Some light reading for the interested. The IOM brief about the 510(k) process :
http://iom.edu/~/media/Files/Report%20Files/2011/Medical-Devices-and-the-Publics-Health-The-FDA-510k-Clearance-Process-at-35- Years/510k%20Clearance%20Process%202011%20Report%20Brief.pdf
IEEE reporting on how FDA approved defibrillators can be useless yet not made any safer by the FDA's procedures :
http://spectrum.ieee.org/biomedical/devices/the-shocking-truth-about-defibrillators/0
The FDA is a millstone around the neck of freedom. It should not have the power to prohibit anything, only to certify some things as "approved". If everyone at the FDA were unemployed tomorrow it would only be what they deserve.
"You're right," Fisheye says. "I should have set it on 'whip' or 'chop.'"
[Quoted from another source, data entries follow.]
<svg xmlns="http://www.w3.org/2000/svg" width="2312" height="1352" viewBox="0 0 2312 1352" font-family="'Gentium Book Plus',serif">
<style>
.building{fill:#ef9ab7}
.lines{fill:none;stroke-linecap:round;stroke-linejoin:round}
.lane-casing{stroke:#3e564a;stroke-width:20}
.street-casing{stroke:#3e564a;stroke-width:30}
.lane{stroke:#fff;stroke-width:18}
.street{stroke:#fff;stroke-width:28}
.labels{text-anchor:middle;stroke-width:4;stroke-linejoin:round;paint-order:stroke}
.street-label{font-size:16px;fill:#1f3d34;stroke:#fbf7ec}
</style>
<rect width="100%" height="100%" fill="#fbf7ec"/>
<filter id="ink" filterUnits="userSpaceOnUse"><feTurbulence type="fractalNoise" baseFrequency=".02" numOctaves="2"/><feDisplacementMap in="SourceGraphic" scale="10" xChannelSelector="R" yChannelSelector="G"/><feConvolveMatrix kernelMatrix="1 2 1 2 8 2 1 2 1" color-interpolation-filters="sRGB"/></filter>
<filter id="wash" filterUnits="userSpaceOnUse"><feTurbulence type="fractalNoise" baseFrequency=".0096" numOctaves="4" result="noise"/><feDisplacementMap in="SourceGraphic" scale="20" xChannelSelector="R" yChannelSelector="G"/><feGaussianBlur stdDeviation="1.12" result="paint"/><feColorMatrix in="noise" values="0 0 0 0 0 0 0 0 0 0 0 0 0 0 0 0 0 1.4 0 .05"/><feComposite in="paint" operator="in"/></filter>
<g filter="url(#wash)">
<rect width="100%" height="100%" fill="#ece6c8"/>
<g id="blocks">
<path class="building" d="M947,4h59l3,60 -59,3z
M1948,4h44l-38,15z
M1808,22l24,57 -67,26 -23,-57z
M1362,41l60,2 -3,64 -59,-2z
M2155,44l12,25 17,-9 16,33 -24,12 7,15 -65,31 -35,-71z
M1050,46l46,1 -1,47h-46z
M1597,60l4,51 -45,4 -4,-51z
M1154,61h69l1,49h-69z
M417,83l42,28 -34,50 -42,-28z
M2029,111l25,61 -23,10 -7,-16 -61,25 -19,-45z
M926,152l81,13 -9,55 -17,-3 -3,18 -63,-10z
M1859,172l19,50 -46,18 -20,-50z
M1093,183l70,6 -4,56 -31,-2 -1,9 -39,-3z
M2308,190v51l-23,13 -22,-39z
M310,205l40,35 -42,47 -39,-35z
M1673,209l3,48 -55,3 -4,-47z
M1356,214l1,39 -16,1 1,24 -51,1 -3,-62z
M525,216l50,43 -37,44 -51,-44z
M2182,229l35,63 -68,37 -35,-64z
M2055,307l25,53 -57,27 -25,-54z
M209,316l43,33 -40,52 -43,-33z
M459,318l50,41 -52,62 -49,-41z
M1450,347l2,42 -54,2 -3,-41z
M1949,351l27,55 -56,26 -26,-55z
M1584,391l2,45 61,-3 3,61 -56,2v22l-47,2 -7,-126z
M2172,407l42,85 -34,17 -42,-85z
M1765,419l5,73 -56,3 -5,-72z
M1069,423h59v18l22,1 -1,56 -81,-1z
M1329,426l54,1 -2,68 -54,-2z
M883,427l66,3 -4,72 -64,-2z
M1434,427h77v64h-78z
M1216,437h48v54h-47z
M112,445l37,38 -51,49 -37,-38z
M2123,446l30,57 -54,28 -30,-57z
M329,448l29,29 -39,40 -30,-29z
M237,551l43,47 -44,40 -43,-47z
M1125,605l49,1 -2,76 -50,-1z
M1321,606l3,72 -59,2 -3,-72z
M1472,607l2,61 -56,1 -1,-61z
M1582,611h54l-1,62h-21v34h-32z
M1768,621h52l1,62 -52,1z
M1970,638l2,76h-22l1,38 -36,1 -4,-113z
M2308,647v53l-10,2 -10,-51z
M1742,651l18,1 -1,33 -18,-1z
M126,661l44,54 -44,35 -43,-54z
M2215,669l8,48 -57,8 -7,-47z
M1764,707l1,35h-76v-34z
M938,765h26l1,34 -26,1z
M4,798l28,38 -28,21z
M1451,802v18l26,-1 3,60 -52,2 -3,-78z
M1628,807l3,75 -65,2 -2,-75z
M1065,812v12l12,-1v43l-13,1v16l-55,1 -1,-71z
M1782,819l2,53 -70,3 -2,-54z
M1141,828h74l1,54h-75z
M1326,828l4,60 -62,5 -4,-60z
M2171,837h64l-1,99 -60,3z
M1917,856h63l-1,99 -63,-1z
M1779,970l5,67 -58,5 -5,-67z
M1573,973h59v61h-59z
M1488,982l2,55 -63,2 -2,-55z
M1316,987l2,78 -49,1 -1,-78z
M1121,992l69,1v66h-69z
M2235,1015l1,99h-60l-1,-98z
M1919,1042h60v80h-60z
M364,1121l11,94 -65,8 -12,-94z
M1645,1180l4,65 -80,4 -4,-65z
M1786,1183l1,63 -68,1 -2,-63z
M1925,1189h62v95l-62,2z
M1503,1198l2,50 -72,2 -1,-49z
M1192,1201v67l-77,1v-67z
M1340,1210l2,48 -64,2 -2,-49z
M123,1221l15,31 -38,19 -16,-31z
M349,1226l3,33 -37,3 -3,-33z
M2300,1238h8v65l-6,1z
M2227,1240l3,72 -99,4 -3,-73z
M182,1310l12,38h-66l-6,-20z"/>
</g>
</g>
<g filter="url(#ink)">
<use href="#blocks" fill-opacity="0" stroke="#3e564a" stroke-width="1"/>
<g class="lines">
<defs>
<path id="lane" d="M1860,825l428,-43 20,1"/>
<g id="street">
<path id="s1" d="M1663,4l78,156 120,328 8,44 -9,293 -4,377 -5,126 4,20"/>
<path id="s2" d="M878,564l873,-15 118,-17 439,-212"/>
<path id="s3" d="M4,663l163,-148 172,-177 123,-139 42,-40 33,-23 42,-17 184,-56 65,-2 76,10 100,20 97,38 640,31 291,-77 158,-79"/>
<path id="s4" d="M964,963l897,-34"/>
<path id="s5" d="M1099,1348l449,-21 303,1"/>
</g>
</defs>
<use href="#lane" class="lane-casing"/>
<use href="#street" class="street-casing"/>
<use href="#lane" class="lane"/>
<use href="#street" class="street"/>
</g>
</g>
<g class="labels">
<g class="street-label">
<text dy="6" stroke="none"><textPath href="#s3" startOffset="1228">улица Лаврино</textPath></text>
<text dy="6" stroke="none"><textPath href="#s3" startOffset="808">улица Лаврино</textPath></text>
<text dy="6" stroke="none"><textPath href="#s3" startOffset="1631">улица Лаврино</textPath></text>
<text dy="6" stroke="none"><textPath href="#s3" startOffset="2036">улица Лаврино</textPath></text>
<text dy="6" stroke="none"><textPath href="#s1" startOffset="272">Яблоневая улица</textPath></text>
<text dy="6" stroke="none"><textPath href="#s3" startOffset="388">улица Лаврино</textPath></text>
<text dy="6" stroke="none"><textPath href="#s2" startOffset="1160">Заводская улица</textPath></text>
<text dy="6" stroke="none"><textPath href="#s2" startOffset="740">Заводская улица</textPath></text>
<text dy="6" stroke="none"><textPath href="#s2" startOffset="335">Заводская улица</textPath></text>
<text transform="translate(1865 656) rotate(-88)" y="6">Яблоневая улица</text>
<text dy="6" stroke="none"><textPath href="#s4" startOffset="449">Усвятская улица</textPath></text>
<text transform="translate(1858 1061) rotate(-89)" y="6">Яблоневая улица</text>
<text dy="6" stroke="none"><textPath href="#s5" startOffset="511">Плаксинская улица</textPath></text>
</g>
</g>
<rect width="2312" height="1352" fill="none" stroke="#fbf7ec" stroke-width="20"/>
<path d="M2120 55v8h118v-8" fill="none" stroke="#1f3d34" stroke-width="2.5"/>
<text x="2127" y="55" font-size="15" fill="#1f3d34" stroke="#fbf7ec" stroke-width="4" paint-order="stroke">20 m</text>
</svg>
As someone who works in the industry (I develop software for radiotherapy treatment systems), I would welcome this. Far too many devices developed and engineered (including some of our own) have incredibly lax security sadly:
- They run as administrator under Windows (XP), because of the lack of inertia in the industry, tracking state of the art OSes is very slow (some devices still run NT4!), rather than Win 7 etc. They've often been badly designed that way (in spite of engineers protesting!) e.g. writing to HKLM, \Program files etc, which makes it hard to run otherwise.
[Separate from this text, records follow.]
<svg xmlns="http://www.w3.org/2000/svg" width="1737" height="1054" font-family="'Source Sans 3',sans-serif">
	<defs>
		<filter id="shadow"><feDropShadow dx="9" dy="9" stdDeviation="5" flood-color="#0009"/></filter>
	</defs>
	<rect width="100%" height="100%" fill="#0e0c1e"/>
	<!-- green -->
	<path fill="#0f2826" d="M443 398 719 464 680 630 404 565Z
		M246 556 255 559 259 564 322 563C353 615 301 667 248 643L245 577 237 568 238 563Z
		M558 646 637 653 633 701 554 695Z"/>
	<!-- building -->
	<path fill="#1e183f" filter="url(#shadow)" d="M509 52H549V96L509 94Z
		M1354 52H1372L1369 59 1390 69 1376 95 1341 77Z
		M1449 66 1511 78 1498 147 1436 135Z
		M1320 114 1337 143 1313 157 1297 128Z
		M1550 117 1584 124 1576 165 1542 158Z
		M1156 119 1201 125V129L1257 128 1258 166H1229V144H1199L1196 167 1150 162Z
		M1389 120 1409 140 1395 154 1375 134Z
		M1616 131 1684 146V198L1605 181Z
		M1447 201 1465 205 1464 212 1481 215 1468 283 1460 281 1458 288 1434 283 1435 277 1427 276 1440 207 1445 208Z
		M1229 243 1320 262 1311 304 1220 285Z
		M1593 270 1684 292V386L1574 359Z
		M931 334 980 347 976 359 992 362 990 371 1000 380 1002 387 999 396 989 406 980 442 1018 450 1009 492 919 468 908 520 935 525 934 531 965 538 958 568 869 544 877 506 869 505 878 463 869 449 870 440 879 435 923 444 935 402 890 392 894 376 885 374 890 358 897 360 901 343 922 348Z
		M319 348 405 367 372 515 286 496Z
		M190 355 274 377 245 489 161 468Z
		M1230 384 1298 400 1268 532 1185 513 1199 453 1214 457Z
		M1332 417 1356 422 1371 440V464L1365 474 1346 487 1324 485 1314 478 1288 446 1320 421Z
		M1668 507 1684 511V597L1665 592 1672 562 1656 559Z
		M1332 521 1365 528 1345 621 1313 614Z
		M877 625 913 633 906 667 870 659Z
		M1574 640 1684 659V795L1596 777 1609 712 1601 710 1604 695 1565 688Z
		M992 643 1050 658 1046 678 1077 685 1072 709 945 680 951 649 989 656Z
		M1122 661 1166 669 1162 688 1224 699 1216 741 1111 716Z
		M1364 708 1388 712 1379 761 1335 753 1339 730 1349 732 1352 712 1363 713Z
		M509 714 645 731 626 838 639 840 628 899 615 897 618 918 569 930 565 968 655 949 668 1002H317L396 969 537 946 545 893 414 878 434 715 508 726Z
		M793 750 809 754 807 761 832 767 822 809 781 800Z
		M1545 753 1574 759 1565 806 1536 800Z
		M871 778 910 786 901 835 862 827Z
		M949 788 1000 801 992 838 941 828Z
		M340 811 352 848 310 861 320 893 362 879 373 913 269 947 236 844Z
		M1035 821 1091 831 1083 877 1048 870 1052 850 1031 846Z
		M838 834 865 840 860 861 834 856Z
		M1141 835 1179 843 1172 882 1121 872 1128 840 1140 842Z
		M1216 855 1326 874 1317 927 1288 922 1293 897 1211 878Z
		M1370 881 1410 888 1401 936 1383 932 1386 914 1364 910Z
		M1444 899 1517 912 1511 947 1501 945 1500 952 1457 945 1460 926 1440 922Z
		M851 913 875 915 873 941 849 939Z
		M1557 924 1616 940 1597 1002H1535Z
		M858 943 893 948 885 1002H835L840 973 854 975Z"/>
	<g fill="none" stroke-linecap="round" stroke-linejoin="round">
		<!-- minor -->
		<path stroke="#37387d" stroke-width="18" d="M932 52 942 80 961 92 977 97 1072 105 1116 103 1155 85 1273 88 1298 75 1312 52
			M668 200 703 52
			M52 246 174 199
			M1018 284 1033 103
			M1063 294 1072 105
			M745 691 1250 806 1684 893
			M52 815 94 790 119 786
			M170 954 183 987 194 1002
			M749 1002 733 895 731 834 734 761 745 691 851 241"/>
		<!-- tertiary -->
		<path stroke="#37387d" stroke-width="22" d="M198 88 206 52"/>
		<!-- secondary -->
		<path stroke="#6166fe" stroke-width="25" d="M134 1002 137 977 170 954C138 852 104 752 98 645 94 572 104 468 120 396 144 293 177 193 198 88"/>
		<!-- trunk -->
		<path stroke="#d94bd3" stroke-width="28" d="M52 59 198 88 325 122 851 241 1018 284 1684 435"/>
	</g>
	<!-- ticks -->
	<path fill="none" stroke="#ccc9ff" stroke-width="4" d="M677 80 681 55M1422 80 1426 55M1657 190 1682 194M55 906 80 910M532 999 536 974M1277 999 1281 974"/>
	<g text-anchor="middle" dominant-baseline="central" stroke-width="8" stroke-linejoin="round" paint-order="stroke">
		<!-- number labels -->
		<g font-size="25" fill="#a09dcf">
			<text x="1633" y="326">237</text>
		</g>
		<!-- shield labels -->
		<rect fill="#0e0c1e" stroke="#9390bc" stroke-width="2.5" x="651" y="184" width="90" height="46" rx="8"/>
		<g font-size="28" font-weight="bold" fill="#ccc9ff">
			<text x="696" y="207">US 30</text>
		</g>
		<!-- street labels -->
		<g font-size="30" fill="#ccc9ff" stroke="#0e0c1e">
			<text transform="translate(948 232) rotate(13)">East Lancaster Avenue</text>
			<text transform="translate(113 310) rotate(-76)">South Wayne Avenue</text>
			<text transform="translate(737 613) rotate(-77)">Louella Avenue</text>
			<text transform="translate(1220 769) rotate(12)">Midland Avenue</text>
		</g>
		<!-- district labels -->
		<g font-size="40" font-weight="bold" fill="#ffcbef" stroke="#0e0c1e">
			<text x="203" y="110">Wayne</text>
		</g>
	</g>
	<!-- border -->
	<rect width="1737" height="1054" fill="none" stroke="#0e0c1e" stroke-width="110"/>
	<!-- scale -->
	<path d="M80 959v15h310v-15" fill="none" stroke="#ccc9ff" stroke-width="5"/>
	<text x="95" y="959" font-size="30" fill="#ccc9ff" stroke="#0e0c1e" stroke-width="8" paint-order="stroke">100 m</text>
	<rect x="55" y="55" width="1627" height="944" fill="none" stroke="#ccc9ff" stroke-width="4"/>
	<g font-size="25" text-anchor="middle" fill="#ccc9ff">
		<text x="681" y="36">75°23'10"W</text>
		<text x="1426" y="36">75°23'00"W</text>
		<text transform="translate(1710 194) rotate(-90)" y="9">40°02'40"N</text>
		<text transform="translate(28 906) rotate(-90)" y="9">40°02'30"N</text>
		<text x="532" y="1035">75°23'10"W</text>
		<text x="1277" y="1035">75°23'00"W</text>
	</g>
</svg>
- They do use firewalls BUT often have internet/hospital LAN access often for tech support purposes- which as I've shown my boss numerous times means you are as strong as your weakest link - that malware loaded on the hospital network can get to the systems.
We're slowly moving in the right direction but it's very slow and putting such potentially vulnerable software systems in charge of potentially dangerous hardware is certainly unwise - while it's unlikely that machine movements/xrays could be invoked remotely (we use dual channel control - i.e. dead mens handles etc), it is entirely possible that patient data could be corrupted, held to ransom by ransomware that encrypts etc.
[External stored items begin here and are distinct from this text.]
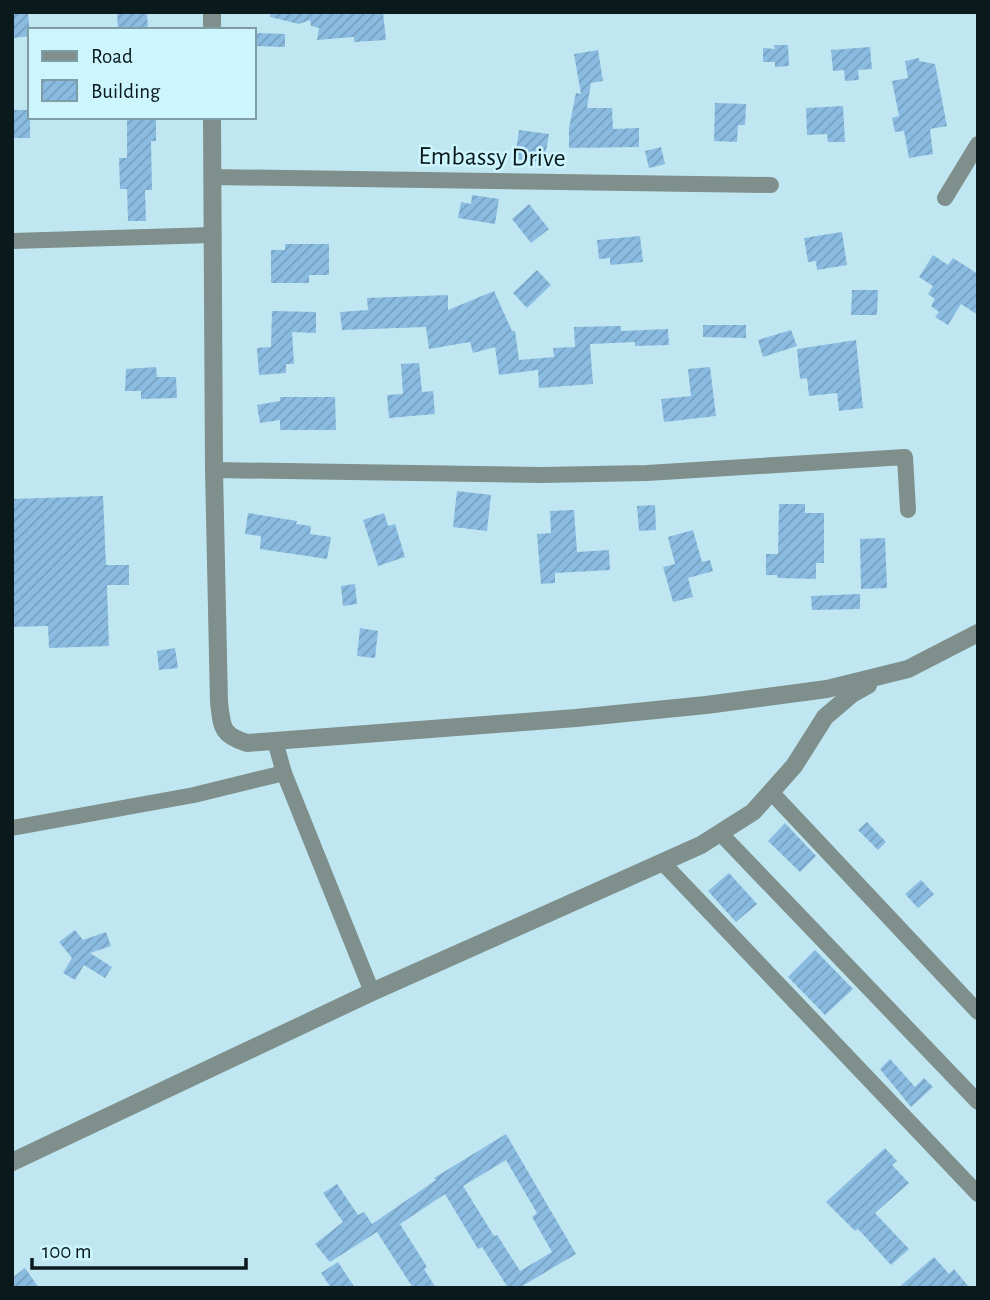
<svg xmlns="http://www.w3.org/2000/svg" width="990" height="1300" viewBox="0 0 990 1300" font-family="'Alegreya Sans',sans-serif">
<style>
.building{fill:url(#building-hatch);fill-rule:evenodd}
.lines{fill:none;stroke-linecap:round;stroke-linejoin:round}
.minor{stroke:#7e8f8c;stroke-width:16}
.tertiary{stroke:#7e8f8c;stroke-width:18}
.labels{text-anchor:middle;stroke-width:5;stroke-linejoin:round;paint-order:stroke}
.street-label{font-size:26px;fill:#0a191c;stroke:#cdf5fe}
</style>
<defs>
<pattern id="building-hatch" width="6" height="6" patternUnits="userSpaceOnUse" patternTransform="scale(1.75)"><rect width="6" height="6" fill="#8abbe1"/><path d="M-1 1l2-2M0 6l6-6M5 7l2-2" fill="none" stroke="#76a0c0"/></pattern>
</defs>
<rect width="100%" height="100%" fill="#c0e7f1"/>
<!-- building -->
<g class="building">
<polygon points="12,12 28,12 30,36 12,38"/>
<polygon points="117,12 147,12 148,30 118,30"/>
<polygon points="270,12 383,12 386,40 354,42 354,37 317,40 319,28 311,26 310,20 299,24 270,17"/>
<polygon points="254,33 285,34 285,47 254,46"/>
<polygon points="774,45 788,45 789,66 775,67 775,62 763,62 763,48 775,49"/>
<polygon points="870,47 872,69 858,70 859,80 845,81 844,70 833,71 831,50"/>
<polygon points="598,50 603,81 591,83 587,108 612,108 613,129 639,128 639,147 569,148 569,128 576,93 581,94 574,54"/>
<polygon points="919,58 919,61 935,64 947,126 930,129 933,154 909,158 904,131 895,132 892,118 899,116 892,81 908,78 905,61"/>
<polygon points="715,103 746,104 745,125 738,125 737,142 714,141"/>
<polygon points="843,106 845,142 828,142 827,134 807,135 806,108"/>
<rect x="12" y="110" width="18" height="28"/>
<polygon points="127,117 156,117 156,141 151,141 152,190 145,190 146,221 128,221 127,189 120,189 119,158 127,158"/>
<polygon points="519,130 549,134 544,163 515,159"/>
<polygon points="661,147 665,164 649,168 645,151"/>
<polygon points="472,195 499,199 495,224 458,218 461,202 471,204"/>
<polygon points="529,204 549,229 531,243 512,219"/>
<polygon points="842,232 847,265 817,270 816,261 808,262 804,238"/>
<polygon points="640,236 643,262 610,265 610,258 599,259 597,240"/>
<polygon points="285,244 329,244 329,275 309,275 309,283 271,283 271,250 285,250"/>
<polygon points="933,255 948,265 953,258 978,274 978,315 961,304 948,325 935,317 939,312 931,306 935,299 928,294 933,286 919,277"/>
<polygon points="537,270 551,285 527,308 513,293"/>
<polygon points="852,290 878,290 877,315 851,315"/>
<polygon points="494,291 512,331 515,331 519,360 554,357 553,348 575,347 574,327 621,326 621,331 668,329 669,345 635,346 635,342 590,344 593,384 539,388 538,370 499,375 495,347 473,353 470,342 429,349 426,327 342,330 340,312 368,310 367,298 448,295 448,310"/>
<polygon points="272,311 316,312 316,333 292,332 294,364 286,364 286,373 259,375 257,348 271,347"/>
<polygon points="703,325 746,325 746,338 703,337"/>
<polygon points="791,330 797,346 763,357 758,340"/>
<polygon points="856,340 863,408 839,411 837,393 809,396 807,378 800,379 797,349"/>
<polygon points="419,363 422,392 433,391 435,414 389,418 387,395 403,394 401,364"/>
<polygon points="156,367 157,377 176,377 177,398 141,399 141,391 125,391 126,369"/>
<polygon points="710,367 716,416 664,422 661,399 691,396 688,369"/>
<polygon points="280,397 335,397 336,430 280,430 280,420 260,423 257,405 280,401"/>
<polygon points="457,491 491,495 487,531 453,527"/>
<polygon points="103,496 106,565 129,565 129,585 107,585 109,646 49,648 48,626 12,627 12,499"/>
<polygon points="779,504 805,504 805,513 824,513 824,563 816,563 816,579 778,578 777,575 766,575 766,554 778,554"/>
<polygon points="655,505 656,530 639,531 637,506"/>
<polygon points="574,510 577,552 609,550 610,570 555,573 555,583 541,584 537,534 551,533 550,511"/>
<polygon points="248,513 297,521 296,524 311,526 310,534 331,537 327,559 260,549 261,536 245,534"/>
<polygon points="384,513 388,526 395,524 405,557 378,566 363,520"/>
<polygon points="693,530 702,562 710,560 713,571 688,578 693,597 673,602 663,567 675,564 668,537"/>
<polygon points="885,538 887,588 861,589 860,539"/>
<polygon points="355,584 357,604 343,606 341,586"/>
<polygon points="860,594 860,609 812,610 811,596"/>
<polygon points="360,628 378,631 375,658 357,656"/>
<polygon points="175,648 178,668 159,670 157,651"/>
<polygon points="867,822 886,842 878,850 858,830"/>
<polygon points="785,823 816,856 800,872 768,841"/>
<polygon points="729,873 757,904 736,922 708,891"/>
<polygon points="921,880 934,894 918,908 905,894"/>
<polygon points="75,930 83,940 106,932 111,946 90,953 112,967 105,978 84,965 75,980 63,973 72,958 59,942"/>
<polygon points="815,950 853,989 825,1015 788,977"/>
<polygon points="890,1059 915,1087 924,1078 933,1087 911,1107 880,1069"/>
<path d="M 506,1134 L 576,1254 L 519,1288 L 508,1288 L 482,1247 L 478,1249 L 445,1194 L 400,1224 L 427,1267 L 424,1269 L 436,1288 L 413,1288 L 377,1232 L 330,1262 L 315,1244 L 343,1222 L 323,1193 L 337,1184 L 358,1215 L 364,1212 L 372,1224 L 436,1180 L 434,1178 ZM 506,1160 L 537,1213 L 532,1217 L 552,1252 L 520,1271 L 497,1235 L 494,1236 L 463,1186 Z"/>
<polygon points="885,1148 897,1161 892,1165 909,1183 875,1213 909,1249 891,1265 858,1229 855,1231 826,1202"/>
<polygon points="934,1257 949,1274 954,1269 970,1288 898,1288"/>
<polygon points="338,1262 355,1288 331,1288 321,1273"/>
<polygon points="25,1268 39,1288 12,1288 12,1278"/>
</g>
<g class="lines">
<!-- minor -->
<g class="minor">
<polyline points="212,177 771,185"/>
<polyline points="945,198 978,144"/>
<polyline points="12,241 213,235"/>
<polyline points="214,470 541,475 647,473 905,457 908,510"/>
<polyline points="275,741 284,773 372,992"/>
<polyline points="772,793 978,1012"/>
<polyline points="12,828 194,795 284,773"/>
<polyline points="721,834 978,1102"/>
<polyline points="663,863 978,1194"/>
</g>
<!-- tertiary -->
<g class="tertiary">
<polyline points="212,30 212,12"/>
<path d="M 212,117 L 214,470 L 219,702 C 222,727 221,735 247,743 L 576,718 L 706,705 L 827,689 L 908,669 L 978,633"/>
<polyline points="12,1162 372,992 701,845 753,812 794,766 825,717 852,694 868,685"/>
</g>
</g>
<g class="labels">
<!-- street labels -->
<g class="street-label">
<text transform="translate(492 156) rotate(1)" y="9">Embassy Drive</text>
</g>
</g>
<!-- border -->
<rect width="990" height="1300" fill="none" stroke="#0a191c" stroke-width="28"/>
<!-- legend -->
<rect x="28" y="28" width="228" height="91" fill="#cdf5fe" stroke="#7f9da4" stroke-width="2"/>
<rect x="42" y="51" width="35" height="10" fill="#7e8f8c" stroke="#7f9da4" stroke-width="2"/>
<text x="91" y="63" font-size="21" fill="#0a191c">Road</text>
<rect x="42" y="80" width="35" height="21" fill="url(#building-hatch)" stroke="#7f9da4" stroke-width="2"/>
<text x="91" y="98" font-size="21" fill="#0a191c">Building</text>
<!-- scale -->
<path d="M32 1258v10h214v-10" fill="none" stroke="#0a191c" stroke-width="3.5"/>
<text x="42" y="1258" font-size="21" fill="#0a191c" stroke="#cdf5fe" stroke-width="5" paint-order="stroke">100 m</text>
</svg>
then what about when crapware gets on a unpatched system and starts spamming the network and you can't block the system on the firewall as it needs to talk to outside systems?
As of 2005, there wasn't. Below is a link to a transcript from a presentation given by John F. Murray Jr., the Software Compliance Expert from the FDA. In it he says directly "Well there’s no regulation that prohibits a user from modifying a medical device." Even so, device manufacturers bear the ultimate responsibility for ensuring their device is safe and effective.
http://www.fda.gov/MedicalDevices/Safety/MedSunMedicalProductSafetyNetwork/ucm127922.htm
then what about when crapware gets on a unpatched system and starts spamming the network and you can't block the system on the firewall as it needs to talk to outside systems?
Hospital IT can put a firewall between the medical device and the hospital network and configure it accordingly. Or detach the system from the network and call service.
FDA states on this topic pretty clearly (http://www.fda.gov/MedicalDevices/Safety/AlertsandNotices/ucm189111.htm):
"All software changes that address cybersecurity threats should be validated before installation to ensure they do not affect the safety and effectiveness of the medical devices."
This pretty much means that the medical device manufacturer has to validate OS and AV signature updates before allowing their own service or hospital IT to install to systems. This also implies that auto-update of OS and AV must be disabled.